REES: The show is called “Modern Ruin,” and one of the artists Cam Schoepp, he put an irrigation system throughout the ceiling. There were seven buckets set throughout the bank itself, some even back into sort of back bathroom areas. And he basically created a leaky roof. He made it a ruin before it actually accrued that kind of damage.

Ryssdal: Not the ceiling leaking, it’s just the banking system leaking, right?

REES: Well, you know, you can read that way, if you so choose. Yeah, absolutely.

Ryssdal: Obviously the tangible stuff is preserved but what about something like a leaky irrigation system? Is it gone out there into the great art diaspora along with this building that is about to be demolished?

REES: Yeah, I think most of the artists are hoping that the artwork will just go with the building. Some of the artwork is so site specific and installed in the building, using the building’s materials that when the building is torn down, the art goes with it.

Ryssdal: Do you have a favorite?

REES: There was a really intense room that was a collaboration between two artists Jeff Zilm and Kevin Todora, and we called it the angry room. Somebody had come in prior to us and ripped the ATM machines out. And so if you walked into the lobby of the building, you could look through these big holes into this little room. I’m not saying that there was a lot of hostility toward the policies that led to the recession, but in this room there was. But there was a huge portrait of Ben Bernanke that had been completely desecrated, and there was a video of fire, and there was a big durian fruit that had been sliced opened, and it was stinking up the entire room. It’s really anxious-making and kind of crazy.
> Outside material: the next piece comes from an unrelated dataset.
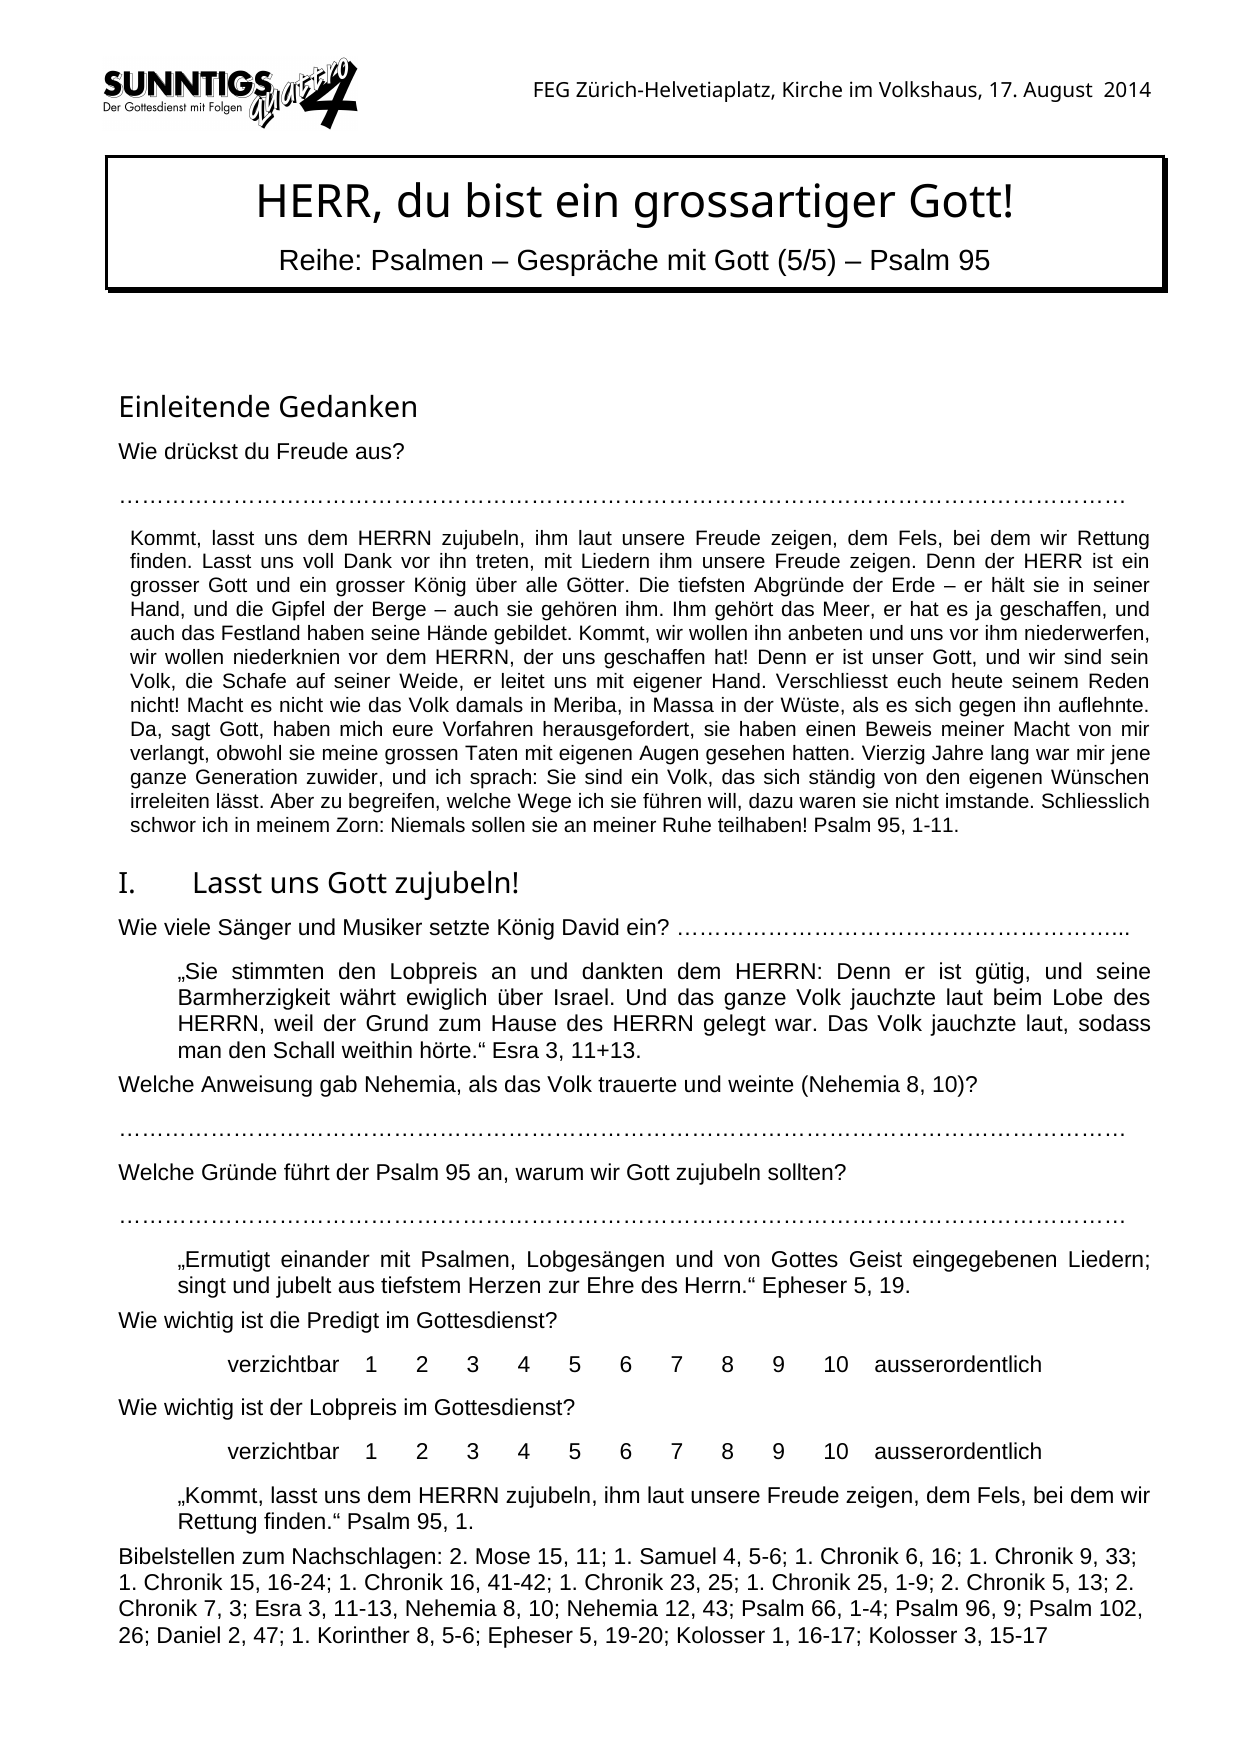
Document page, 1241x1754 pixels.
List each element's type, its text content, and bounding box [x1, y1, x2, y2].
Ryssdal: Now that you’ve dipped your toe into financial art, so to speak, any thoughts of it for the future for you?

REES: I’m a curator at Texas Christian University, and that’s my full-time gig, but you know, one thing that is great about a recession — one of the only things that’s great about a recession — is that it causes artists to become more resourceful, start to find new and interesting and creative ways to get their work out there. And there’s a really good feeling in the air right now in this area. Some great work has come out of recessionary times. New York in the 1970s, that’s still some of my favorite work that’s ever been made. So maybe there is a silver lining here somewhere.

Ryssdal: Christina Rees. The exhibition this weekend in an abandoned Washington Mutual branch office in Dallas, Texas, was called “Modern Ruin.” Christina, thanks a lot.

REES: Oh, thank you so much, I enjoyed it.